The resulting list of words is neither a complete list of censored search queries search queries resulting in censorship – which is pretty much endless, as words can be combined, and written in different languages – nor is the list in any relation to how common or uncommon a search is, in particular as it’s not a Chinese word list, and in particular as people don’t just enter single-word queries. (But even when we’d have Google’s statistics of the most common searches on from China, that list wouldn’t be too meaningful – it won’t list the kind of queries people are too afraid to enter, or don’t enter because they assume censored results anyway, which as we can imagine would be a word list with a higher overlap with censored results.)
Also see a previous test with multi-word queries in the neighborhood of politics. Multi-word queries result in censored results often as well.

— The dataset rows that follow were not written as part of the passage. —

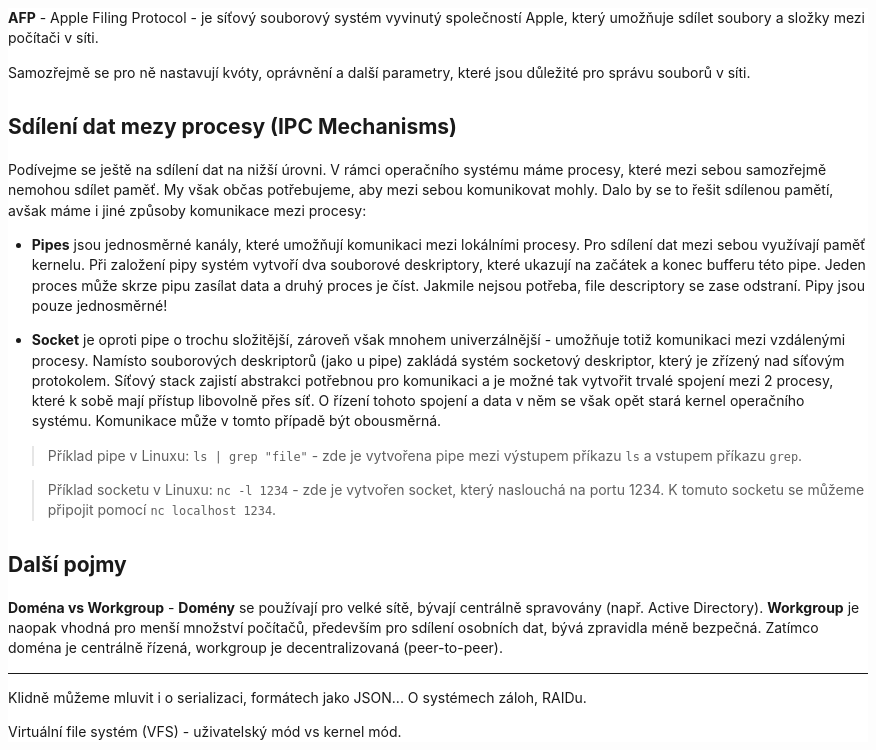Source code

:**AFP** - Apple Filing Protocol - je síťový souborový systém vyvinutý společností Apple, který umožňuje sdílet soubory a složky mezi počítači v síti.

Samozřejmě se pro ně nastavují kvóty, oprávnění a další parametry, které jsou důležité pro správu souborů v síti.


## Sdílení dat mezy procesy (IPC Mechanisms)

Podívejme se ještě na sdílení dat na nižší úrovni. V rámci operačního systému máme procesy, které mezi sebou samozřejmě nemohou sdílet
paměť. My však občas potřebujeme, aby mezi sebou komunikovat mohly.
Dalo by se to řešit sdílenou pamětí, avšak máme i jiné způsoby komunikace mezi procesy:

- **Pipes** jsou jednosměrné kanály, které umožňují komunikaci mezi lokálními procesy.
Pro sdílení dat mezi sebou využívají paměť kernelu. Při založení pipy systém vytvoří dva souborové deskriptory, které ukazují na začátek a konec bufferu
této pipe. Jeden proces může skrze pipu zasílat data a druhý proces je číst. Jakmile nejsou potřeba, file descriptory se zase odstraní.  Pipy jsou pouze jednosměrné!

- **Socket** je oproti pipe o trochu složitější, zároveň však mnohem univerzálnější - umožňuje totiž komunikaci mezi vzdálenými procesy.
Namísto souborových deskriptorů (jako u pipe) zakládá systém socketový deskriptor, který je zřízený nad síťovým protokolem.
Síťový stack zajistí abstrakci potřebnou pro komunikaci a je možné tak vytvořit trvalé spojení mezi 2 procesy, které
k sobě mají přístup libovolně přes síť. O řízení tohoto spojení a data v něm se však opět stará kernel operačního systému. Komunikace
může v tomto případě být obousměrná.


> Příklad pipe v Linuxu:
> `ls | grep "file"` - zde je vytvořena pipe mezi výstupem příkazu `ls` a vstupem příkazu `grep`.

> Příklad socketu v Linuxu:
> `nc -l 1234` - zde je vytvořen socket, který naslouchá na portu 1234. K tomuto socketu se můžeme připojit pomocí `nc localhost 1234`.



## Další pojmy

**Doména vs Workgroup** - **Domény** se používají pro velké sítě, bývají centrálně spravovány (např. Active Directory). **Workgroup** je naopak vhodná pro menší
množství počítačů, především pro sdílení osobních dat, bývá zpravidla méně bezpečná. Zatímco doména je centrálně řízená, workgroup je decentralizovaná (peer-to-peer).


----

Klidně můžeme mluvit i o serializaci, formátech jako JSON... O systémech záloh, RAIDu.


Virtuální file systém (VFS) - uživatelský mód vs kernel mód.

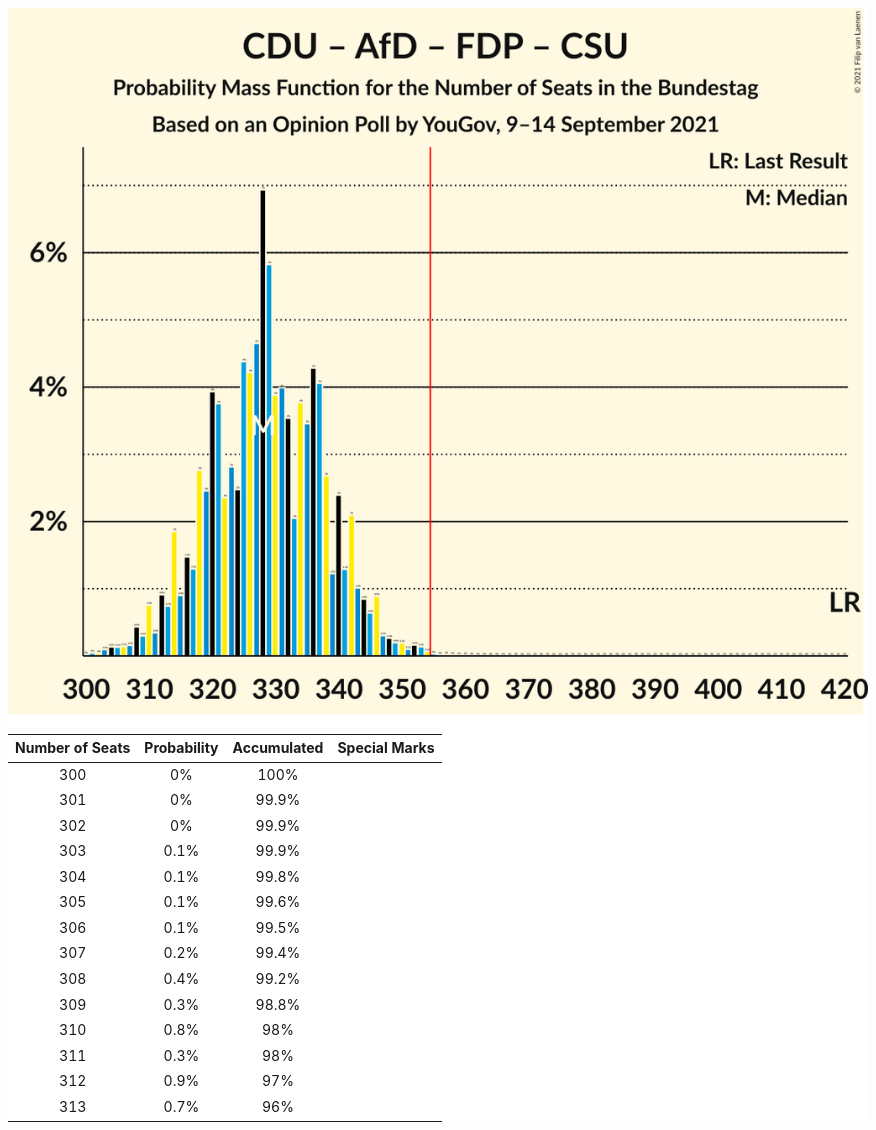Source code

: ![Graph with seats probability mass function not yet produced](2021-09-14-YouGov-coalitions-seats-pmf-cdu–afd–fdp–csu.png "Seats Probability Mass Function")

| Number of Seats | Probability | Accumulated | Special Marks |
|:---------------:|:-----------:|:-----------:|:-------------:|
| 300 | 0% | 100% |  |
| 301 | 0% | 99.9% |  |
| 302 | 0% | 99.9% |  |
| 303 | 0.1% | 99.9% |  |
| 304 | 0.1% | 99.8% |  |
| 305 | 0.1% | 99.6% |  |
| 306 | 0.1% | 99.5% |  |
| 307 | 0.2% | 99.4% |  |
| 308 | 0.4% | 99.2% |  |
| 309 | 0.3% | 98.8% |  |
| 310 | 0.8% | 98% |  |
| 311 | 0.3% | 98% |  |
| 312 | 0.9% | 97% |  |
| 313 | 0.7% | 96% |  |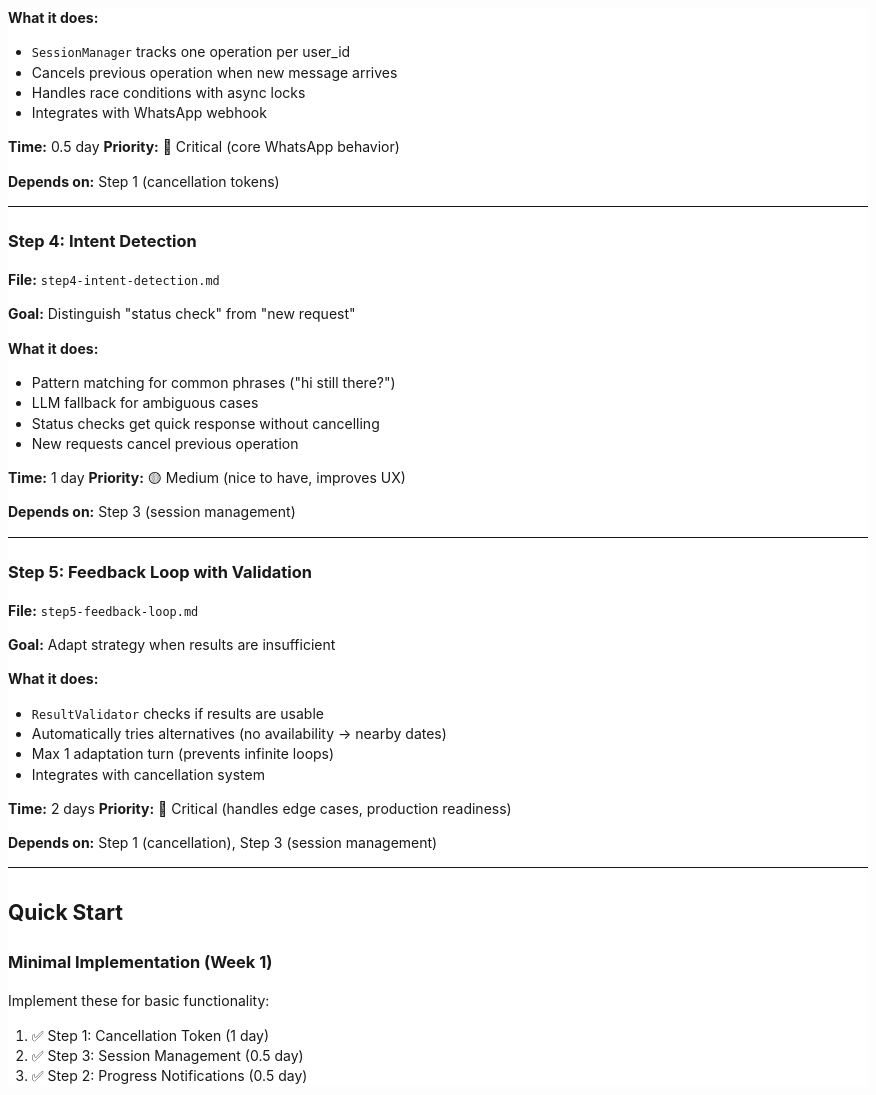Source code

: **What it does:**
- `SessionManager` tracks one operation per user_id
- Cancels previous operation when new message arrives
- Handles race conditions with async locks
- Integrates with WhatsApp webhook

**Time:** 0.5 day
**Priority:** 🔴 Critical (core WhatsApp behavior)

**Depends on:** Step 1 (cancellation tokens)

---

### Step 4: Intent Detection
**File:** `step4-intent-detection.md`

**Goal:** Distinguish "status check" from "new request"

**What it does:**
- Pattern matching for common phrases ("hi still there?")
- LLM fallback for ambiguous cases
- Status checks get quick response without cancelling
- New requests cancel previous operation

**Time:** 1 day
**Priority:** 🟡 Medium (nice to have, improves UX)

**Depends on:** Step 3 (session management)

---

### Step 5: Feedback Loop with Validation
**File:** `step5-feedback-loop.md`

**Goal:** Adapt strategy when results are insufficient

**What it does:**
- `ResultValidator` checks if results are usable
- Automatically tries alternatives (no availability → nearby dates)
- Max 1 adaptation turn (prevents infinite loops)
- Integrates with cancellation system

**Time:** 2 days
**Priority:** 🔴 Critical (handles edge cases, production readiness)

**Depends on:** Step 1 (cancellation), Step 3 (session management)

---

## Quick Start

### Minimal Implementation (Week 1)
Implement these for basic functionality:
1. ✅ Step 1: Cancellation Token (1 day)
2. ✅ Step 3: Session Management (0.5 day)
3. ✅ Step 2: Progress Notifications (0.5 day)
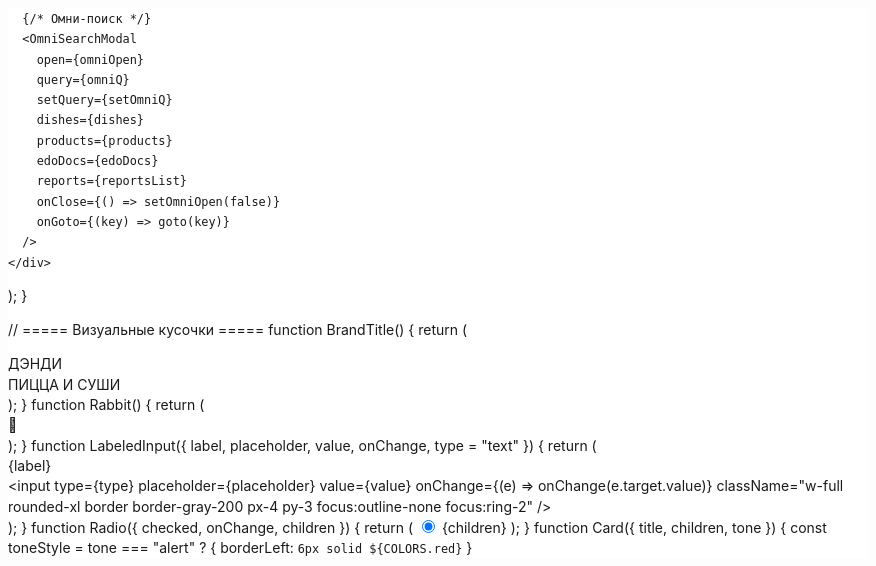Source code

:       {/* Омни‑поиск */}
      <OmniSearchModal
        open={omniOpen}
        query={omniQ}
        setQuery={setOmniQ}
        dishes={dishes}
        products={products}
        edoDocs={edoDocs}
        reports={reportsList}
        onClose={() => setOmniOpen(false)}
        onGoto={(key) => goto(key)}
      />
    </div>
  );
}

// ===== Визуальные кусочки =====
function BrandTitle() {
  return (
    <div className="text-white">
      <div className="text-2xl md:text-3xl font-extrabold tracking-wide leading-none">
        ДЭНДИ
      </div>
      <div className="text-xs opacity-80">ПИЦЦА И СУШИ</div>
    </div>
  );
}
function Rabbit() {
  return (
    <div
      className="w-9 h-9 md:w-11 md:h-11 rounded-full bg-pink-300 flex items-center justify-center shadow"
      title="зайчик"
    >
      🐰
    </div>
  );
}
function LabeledInput({ label, placeholder, value, onChange, type = "text" }) {
  return (
    <div className="mb-4">
      <div className="text-sm font-medium mb-1">{label}</div>
      <input
        type={type}
        placeholder={placeholder}
        value={value}
        onChange={(e) => onChange(e.target.value)}
        className="w-full rounded-xl border border-gray-200 px-4 py-3 focus:outline-none focus:ring-2"
      />
    </div>
  );
}
function Radio({ checked, onChange, children }) {
  return (
    <label className="inline-flex items-center gap-2 cursor-pointer">
      <input type="radio" checked={checked} onChange={onChange} />
      <span>{children}</span>
    </label>
  );
}
function Card({ title, children, tone }) {
  const toneStyle =
    tone === "alert"
      ? { borderLeft: `6px solid ${COLORS.red}` }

For example, neither “bird” nor “flu” hit on any censorship individually, but combine them to “bird flu” and sites will be missing in the Google top 10.

Also note that Google censors sites, not words; if the list would be expanded to show not the top 10 but e.g. the top 100 sites for a particular search, the list of self-censored results would be even longer.

This post is available as audio file [MP3].

Edit: I saw this post being slightly misunderstood in several places so I’m changing the title to clarify the distinction between a word being censored, and the search result for a word being censored. I am changing the title from “Google Censorship Word List” to the more descriptive “Words Returning Censored Google Results”. (In the original post, I made this distinction clear in the introductory paragraph, the footnote and the comments, but I think it wasn’t too clear in the original title.)